▼

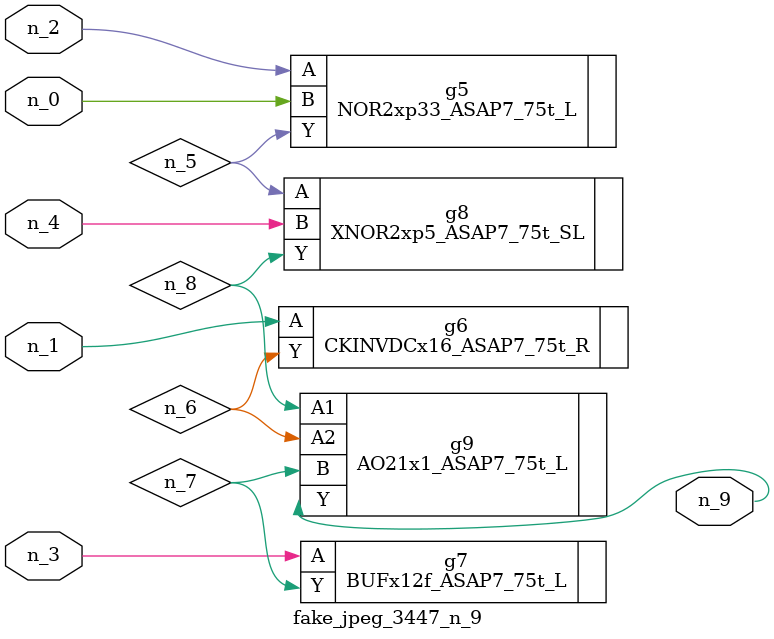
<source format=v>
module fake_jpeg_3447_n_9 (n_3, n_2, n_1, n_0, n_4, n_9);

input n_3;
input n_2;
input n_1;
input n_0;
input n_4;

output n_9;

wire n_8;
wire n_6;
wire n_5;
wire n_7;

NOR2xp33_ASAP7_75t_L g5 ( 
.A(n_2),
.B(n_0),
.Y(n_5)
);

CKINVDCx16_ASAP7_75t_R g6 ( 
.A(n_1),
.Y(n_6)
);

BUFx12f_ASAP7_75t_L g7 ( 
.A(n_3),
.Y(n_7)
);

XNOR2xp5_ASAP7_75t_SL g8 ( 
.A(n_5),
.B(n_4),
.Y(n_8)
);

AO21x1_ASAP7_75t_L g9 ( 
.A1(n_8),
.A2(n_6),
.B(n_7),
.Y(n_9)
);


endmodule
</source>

▲

» **Task statement**: What the records say must be written out exactly, with none of their pictures.

» **Output for this task**:
<source format=v>
module fake_jpeg_3447_n_9 (n_3, n_2, n_1, n_0, n_4, n_9);

input n_3;
input n_2;
input n_1;
input n_0;
input n_4;

output n_9;

wire n_8;
wire n_6;
wire n_5;
wire n_7;

NOR2xp33_ASAP7_75t_L g5 ( 
.A(n_2),
.B(n_0),
.Y(n_5)
);

CKINVDCx16_ASAP7_75t_R g6 ( 
.A(n_1),
.Y(n_6)
);

BUFx12f_ASAP7_75t_L g7 ( 
.A(n_3),
.Y(n_7)
);

XNOR2xp5_ASAP7_75t_SL g8 ( 
.A(n_5),
.B(n_4),
.Y(n_8)
);

AO21x1_ASAP7_75t_L g9 ( 
.A1(n_8),
.A2(n_6),
.B(n_7),
.Y(n_9)
);


endmodule
</source>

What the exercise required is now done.